**Plain-text document sources**:
┌──
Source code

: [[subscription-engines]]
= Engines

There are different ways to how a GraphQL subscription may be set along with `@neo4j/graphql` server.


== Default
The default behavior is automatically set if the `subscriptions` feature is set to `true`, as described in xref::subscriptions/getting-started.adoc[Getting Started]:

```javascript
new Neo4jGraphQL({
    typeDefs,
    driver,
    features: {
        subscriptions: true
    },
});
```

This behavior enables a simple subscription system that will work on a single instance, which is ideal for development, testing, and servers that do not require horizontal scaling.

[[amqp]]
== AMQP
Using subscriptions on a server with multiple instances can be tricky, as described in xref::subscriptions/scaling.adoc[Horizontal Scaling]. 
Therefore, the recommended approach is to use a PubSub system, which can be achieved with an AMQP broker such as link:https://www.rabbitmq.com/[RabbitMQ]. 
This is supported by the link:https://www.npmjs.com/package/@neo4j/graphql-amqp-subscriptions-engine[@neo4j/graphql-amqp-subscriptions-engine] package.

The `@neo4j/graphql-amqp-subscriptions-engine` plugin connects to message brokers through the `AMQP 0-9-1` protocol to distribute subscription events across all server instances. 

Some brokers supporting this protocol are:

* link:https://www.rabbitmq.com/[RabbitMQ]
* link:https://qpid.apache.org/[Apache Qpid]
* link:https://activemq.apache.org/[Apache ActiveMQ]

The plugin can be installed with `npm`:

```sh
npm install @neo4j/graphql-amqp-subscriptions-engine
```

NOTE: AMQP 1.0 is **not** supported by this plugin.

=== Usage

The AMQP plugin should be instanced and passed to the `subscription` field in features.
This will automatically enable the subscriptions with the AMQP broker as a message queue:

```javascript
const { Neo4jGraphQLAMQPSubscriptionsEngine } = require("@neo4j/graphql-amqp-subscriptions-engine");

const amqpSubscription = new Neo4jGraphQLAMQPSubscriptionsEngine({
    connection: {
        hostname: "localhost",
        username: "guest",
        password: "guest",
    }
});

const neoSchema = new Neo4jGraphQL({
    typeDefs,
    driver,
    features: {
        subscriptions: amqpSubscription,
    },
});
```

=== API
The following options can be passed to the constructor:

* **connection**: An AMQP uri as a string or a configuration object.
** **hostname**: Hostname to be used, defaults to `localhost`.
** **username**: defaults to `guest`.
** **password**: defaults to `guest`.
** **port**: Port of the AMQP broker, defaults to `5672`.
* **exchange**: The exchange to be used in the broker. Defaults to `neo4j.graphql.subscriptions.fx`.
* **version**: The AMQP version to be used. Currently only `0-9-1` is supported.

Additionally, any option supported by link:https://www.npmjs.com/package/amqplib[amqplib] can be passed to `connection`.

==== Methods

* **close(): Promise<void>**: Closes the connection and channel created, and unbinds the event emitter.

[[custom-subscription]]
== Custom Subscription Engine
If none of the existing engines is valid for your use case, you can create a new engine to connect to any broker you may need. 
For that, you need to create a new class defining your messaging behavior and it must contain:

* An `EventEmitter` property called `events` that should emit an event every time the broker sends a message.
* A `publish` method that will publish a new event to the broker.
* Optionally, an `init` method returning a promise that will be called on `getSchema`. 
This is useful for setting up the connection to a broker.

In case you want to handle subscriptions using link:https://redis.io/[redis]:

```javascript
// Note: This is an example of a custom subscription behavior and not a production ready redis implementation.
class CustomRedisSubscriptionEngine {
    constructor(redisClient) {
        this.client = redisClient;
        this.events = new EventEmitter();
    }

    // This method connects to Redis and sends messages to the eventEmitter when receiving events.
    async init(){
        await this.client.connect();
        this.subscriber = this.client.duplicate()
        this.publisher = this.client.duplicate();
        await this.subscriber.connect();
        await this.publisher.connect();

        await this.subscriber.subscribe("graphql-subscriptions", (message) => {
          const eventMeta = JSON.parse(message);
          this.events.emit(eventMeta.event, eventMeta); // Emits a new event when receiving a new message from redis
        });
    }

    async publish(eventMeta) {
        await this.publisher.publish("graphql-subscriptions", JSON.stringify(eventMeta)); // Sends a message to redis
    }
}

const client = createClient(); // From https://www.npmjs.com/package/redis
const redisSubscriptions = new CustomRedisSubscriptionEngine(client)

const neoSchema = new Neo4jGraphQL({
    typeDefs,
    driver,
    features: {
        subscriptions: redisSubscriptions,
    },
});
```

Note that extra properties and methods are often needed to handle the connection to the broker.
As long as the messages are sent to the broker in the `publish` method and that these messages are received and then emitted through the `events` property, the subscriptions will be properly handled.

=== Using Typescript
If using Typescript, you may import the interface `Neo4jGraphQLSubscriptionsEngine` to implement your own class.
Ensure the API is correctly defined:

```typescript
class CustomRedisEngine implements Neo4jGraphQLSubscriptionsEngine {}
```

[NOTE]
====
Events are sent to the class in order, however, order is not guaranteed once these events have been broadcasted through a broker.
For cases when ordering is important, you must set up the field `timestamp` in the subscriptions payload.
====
└──
**WHAT YOU HAVE TO DO**:
Go through the lines above. Select every one that has the string "init".

**TASK RESPONSE**:
* Optionally, an `init` method returning a promise that will be called on `getSchema`. 
    async init(){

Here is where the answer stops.